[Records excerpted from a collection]
□ □ □ □ □ □ □

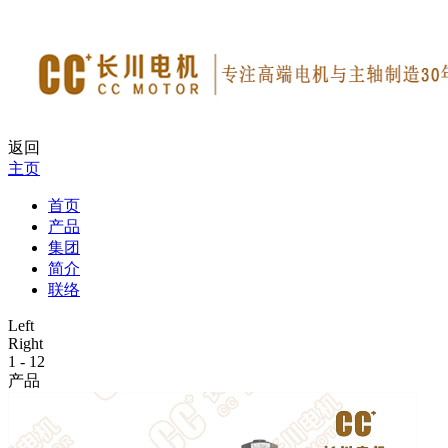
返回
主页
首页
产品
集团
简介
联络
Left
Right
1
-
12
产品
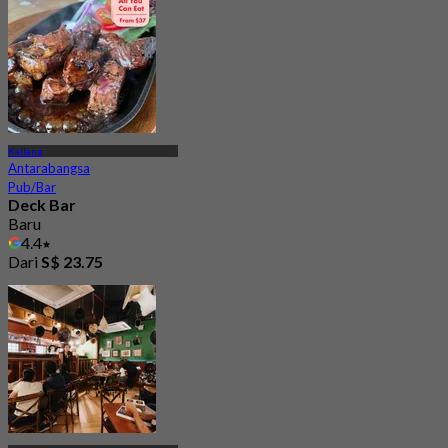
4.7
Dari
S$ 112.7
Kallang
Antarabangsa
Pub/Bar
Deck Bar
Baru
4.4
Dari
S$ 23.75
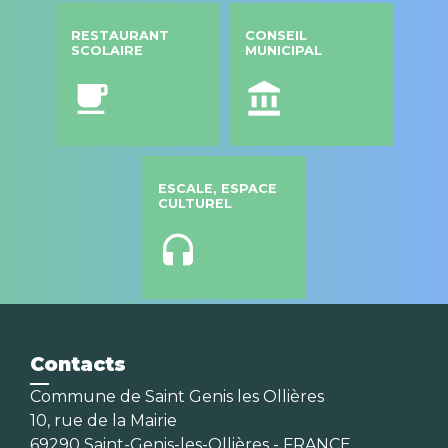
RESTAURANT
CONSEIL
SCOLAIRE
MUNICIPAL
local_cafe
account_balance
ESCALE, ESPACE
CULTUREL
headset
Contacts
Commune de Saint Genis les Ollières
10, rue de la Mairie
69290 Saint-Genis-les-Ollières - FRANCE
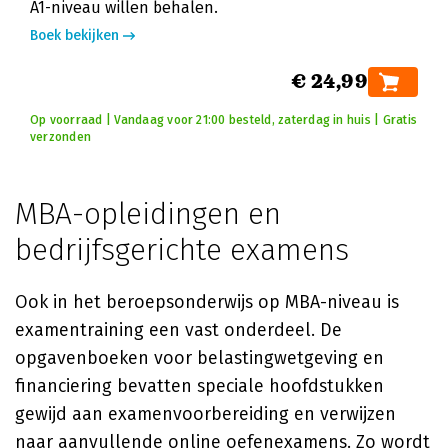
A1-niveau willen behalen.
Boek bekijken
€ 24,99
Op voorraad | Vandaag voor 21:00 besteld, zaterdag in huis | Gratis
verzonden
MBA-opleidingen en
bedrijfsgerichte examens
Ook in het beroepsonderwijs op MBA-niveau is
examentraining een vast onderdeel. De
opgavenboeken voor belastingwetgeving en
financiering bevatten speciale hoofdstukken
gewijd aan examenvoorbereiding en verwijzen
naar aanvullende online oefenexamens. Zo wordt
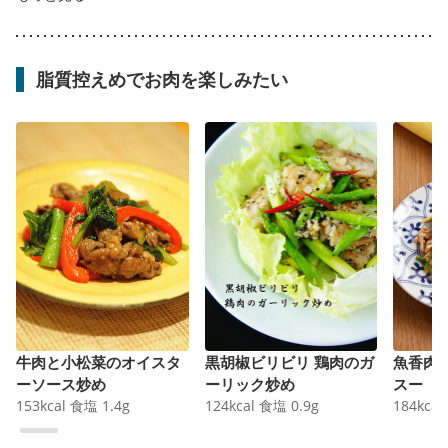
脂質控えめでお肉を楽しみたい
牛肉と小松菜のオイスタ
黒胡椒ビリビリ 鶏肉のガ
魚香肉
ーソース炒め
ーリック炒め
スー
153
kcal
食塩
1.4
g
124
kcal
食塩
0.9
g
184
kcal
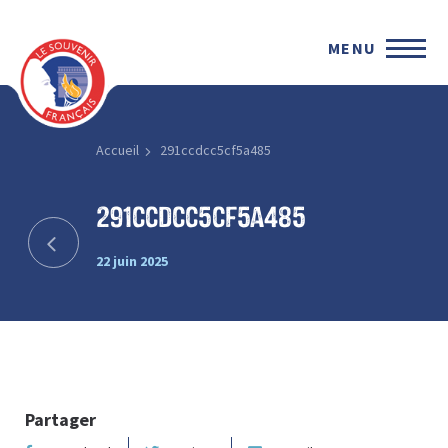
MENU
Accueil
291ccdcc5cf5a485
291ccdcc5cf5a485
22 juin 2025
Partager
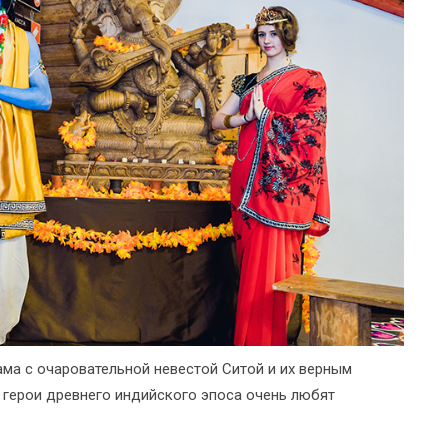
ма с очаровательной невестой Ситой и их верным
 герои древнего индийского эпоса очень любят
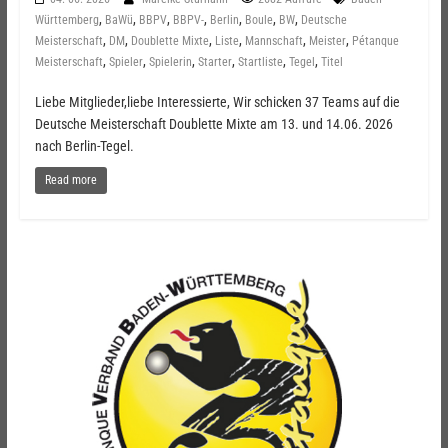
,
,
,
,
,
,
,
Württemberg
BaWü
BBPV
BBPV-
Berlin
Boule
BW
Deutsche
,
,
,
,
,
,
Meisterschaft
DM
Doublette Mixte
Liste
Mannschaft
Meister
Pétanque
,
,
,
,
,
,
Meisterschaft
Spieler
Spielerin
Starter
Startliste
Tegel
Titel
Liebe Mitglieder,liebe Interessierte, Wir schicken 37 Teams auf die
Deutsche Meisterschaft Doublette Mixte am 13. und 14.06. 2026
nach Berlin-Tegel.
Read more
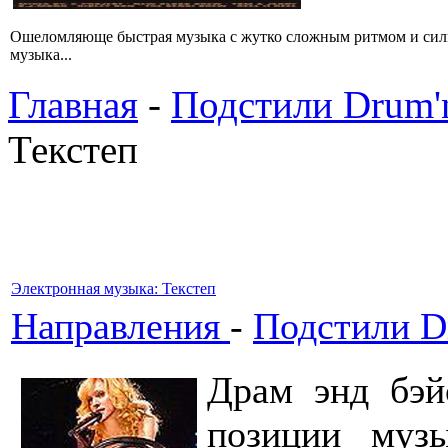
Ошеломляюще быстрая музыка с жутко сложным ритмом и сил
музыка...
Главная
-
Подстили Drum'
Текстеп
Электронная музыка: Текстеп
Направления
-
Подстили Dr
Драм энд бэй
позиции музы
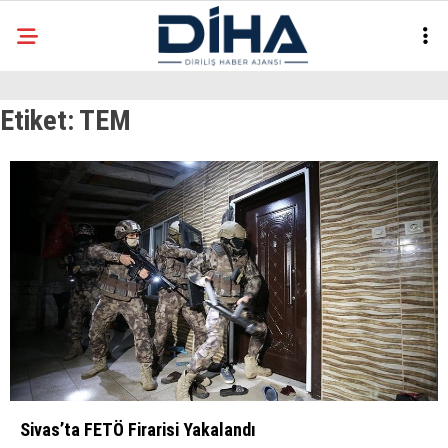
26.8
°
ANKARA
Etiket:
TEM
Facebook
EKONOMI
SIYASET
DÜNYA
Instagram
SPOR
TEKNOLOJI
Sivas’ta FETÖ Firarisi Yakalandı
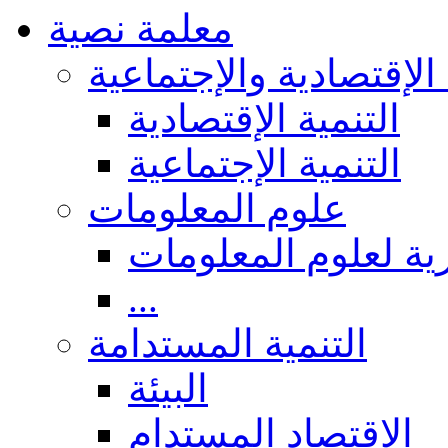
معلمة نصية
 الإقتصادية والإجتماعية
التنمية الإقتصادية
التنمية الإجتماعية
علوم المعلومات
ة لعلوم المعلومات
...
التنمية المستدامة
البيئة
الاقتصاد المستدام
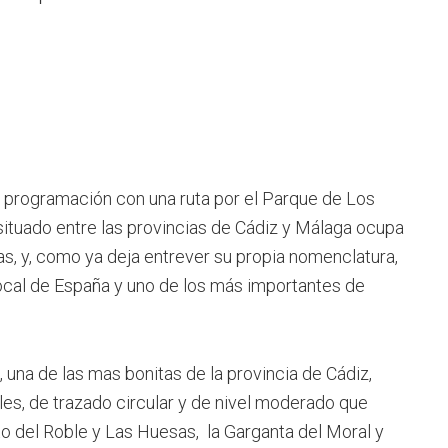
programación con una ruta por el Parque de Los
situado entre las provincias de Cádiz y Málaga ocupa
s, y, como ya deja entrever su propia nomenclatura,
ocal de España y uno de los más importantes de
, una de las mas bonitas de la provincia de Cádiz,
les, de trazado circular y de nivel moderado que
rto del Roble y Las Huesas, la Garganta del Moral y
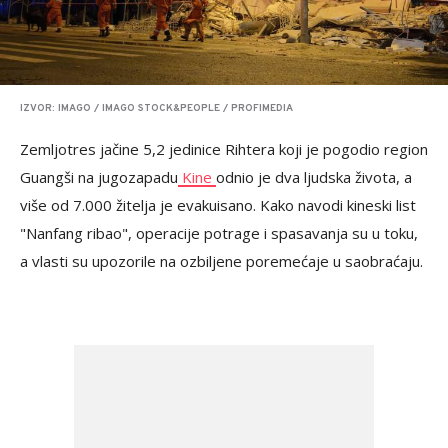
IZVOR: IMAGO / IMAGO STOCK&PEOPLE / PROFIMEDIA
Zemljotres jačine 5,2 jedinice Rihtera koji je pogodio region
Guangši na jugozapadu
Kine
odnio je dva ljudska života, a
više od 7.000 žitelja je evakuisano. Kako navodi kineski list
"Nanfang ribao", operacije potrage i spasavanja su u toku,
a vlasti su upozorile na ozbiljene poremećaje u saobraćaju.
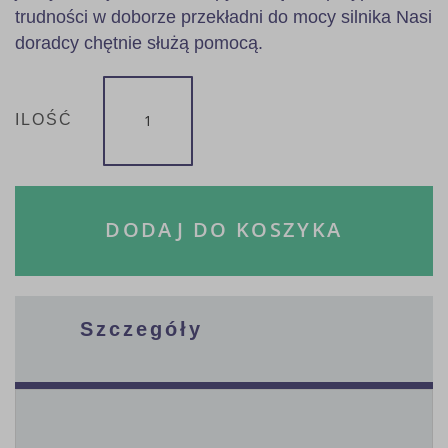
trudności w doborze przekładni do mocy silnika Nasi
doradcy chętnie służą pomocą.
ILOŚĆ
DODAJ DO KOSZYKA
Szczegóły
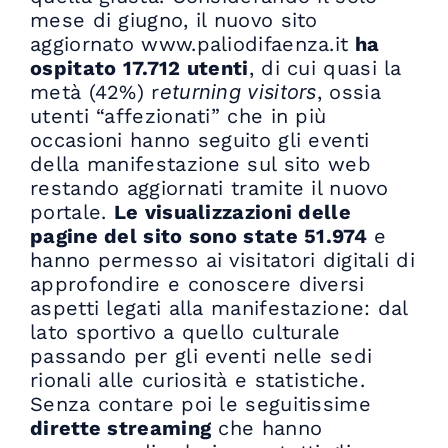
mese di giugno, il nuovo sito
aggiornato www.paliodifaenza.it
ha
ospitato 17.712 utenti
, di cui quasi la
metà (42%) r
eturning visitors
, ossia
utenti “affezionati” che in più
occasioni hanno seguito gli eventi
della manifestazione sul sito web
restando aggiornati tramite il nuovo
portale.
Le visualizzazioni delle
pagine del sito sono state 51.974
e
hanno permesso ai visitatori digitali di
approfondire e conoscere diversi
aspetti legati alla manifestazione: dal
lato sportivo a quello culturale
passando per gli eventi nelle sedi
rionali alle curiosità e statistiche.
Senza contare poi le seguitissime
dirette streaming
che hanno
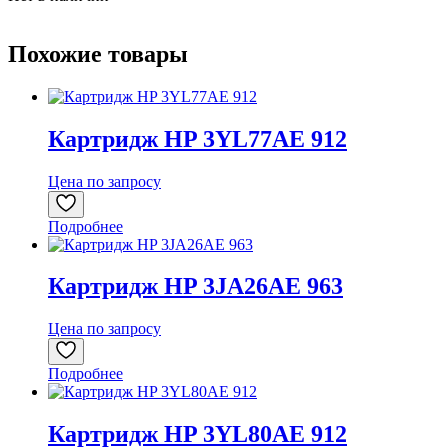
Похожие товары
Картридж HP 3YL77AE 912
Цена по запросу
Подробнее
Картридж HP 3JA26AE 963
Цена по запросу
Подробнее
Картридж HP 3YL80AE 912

□ □ □ □ □ □ □

> PROBLEM TO WORK ON: An exact retyping of the entries, without images, is the required answer.

> TASK OUTPUT:
返回
主页
首页
产品
集团
简介
联络
Left
Right
1
-
12
产品
4.7
Dari
S$ 112.7
Kallang
Antarabangsa
Pub/Bar
Deck Bar
Baru
4.4
Dari
S$ 23.75
RESTAURANT
CONSEIL
SCOLAIRE
MUNICIPAL
local_cafe
account_balance
ESCALE, ESPACE
CULTUREL
headset
Contacts
Commune de Saint Genis les Ollières
10, rue de la Mairie
69290 Saint-Genis-les-Ollières - FRANCE
A1-niveau willen behalen.
Boek bekijken
€ 24,99
Op voorraad | Vandaag voor 21:00 besteld, zaterdag in huis | Gratis
verzonden
MBA-opleidingen en
bedrijfsgerichte examens
Ook in het beroepsonderwijs op MBA-niveau is
examentraining een vast onderdeel. De
opgavenboeken voor belastingwetgeving en
financiering bevatten speciale hoofdstukken
gewijd aan examenvoorbereiding en verwijzen
naar aanvullende online oefenexamens. Zo wordt
脂質控えめでお肉を楽しみたい
牛肉と小松菜のオイスタ
黒胡椒ビリビリ 鶏肉のガ
魚香肉
ーソース炒め
ーリック炒め
スー
153
kcal
食塩
1.4
g
124
kcal
食塩
0.9
g
184
kcal
MENU
Accueil
291ccdcc5cf5a485
291ccdcc5cf5a485
22 juin 2025
Partager
ма с очаровательной невестой Ситой и их верным
 герои древнего индийского эпоса очень любят
,
,
,
,
,
,
,
Württemberg
BaWü
BBPV
BBPV-
Berlin
Boule
BW
Deutsche
,
,
,
,
,
,
Meisterschaft
DM
Doublette Mixte
Liste
Mannschaft
Meister
Pétanque
,
,
,
,
,
,
Meisterschaft
Spieler
Spielerin
Starter
Startliste
Tegel
Titel
Liebe Mitglieder,liebe Interessierte, Wir schicken 37 Teams auf die
Deutsche Meisterschaft Doublette Mixte am 13. und 14.06. 2026
nach Berlin-Tegel.
Read more
Ошеломляюще быстрая музыка с жутко сложным ритмом и сил
музыка...
Главная
-
Подстили Drum'
Текстеп
Электронная музыка: Текстеп
Направления
-
Подстили Dr
Драм энд бэй
позиции музы
26.8
°
ANKARA
Etiket:
TEM
Facebook
EKONOMI
SIYASET
DÜNYA
Instagram
SPOR
TEKNOLOJI
Sivas’ta FETÖ Firarisi Yakalandı
معلمة نصية
 الإقتصادية والإجتماعية
التنمية الإقتصادية
التنمية الإجتماعية
علوم المعلومات
ة لعلوم المعلومات
...
التنمية المستدامة
البيئة
الاقتصاد المستدام
programación con una ruta por el Parque de Los
situado entre las provincias de Cádiz y Málaga ocupa
s, y, como ya deja entrever su propia nomenclatura,
ocal de España y uno de los más importantes de
, una de las mas bonitas de la provincia de Cádiz,
les, de trazado circular y de nivel moderado que
rto del Roble y Las Huesas, la Garganta del Moral y
IZVOR: IMAGO / IMAGO STOCK&PEOPLE / PROFIMEDIA
Zemljotres jačine 5,2 jedinice Rihtera koji je pogodio region
Guangši na jugozapadu
Kine
odnio je dva ljudska života, a
više od 7.000 žitelja je evakuisano. Kako navodi kineski list
"Nanfang ribao", operacije potrage i spasavanja su u toku,
a vlasti su upozorile na ozbiljene poremećaje u saobraćaju.
trudności w doborze przekładni do mocy silnika Nasi
doradcy chętnie służą pomocą.
ILOŚĆ
DODAJ DO KOSZYKA
Szczegóły
mese di giugno, il nuovo sito
aggiornato www.paliodifaenza.it
ha
ospitato 17.712 utenti
, di cui quasi la
metà (42%) r
eturning visitors
, ossia
utenti “affezionati” che in più
occasioni hanno seguito gli eventi
della manifestazione sul sito web
restando aggiornati tramite il nuovo
portale.
Le visualizzazioni delle
pagine del sito sono state 51.974
e
hanno permesso ai visitatori digitali di
approfondire e conoscere diversi
aspetti legati alla manifestazione: dal
lato sportivo a quello culturale
passando per gli eventi nelle sedi
rionali alle curiosità e statistiche.
Senza contare poi le seguitissime
dirette streaming
che hanno
Похожие товары
Картридж HP 3YL77AE 912
Цена по запросу
Подробнее
Картридж HP 3JA26AE 963
Цена по запросу
Подробнее
Картридж HP 3YL80AE 912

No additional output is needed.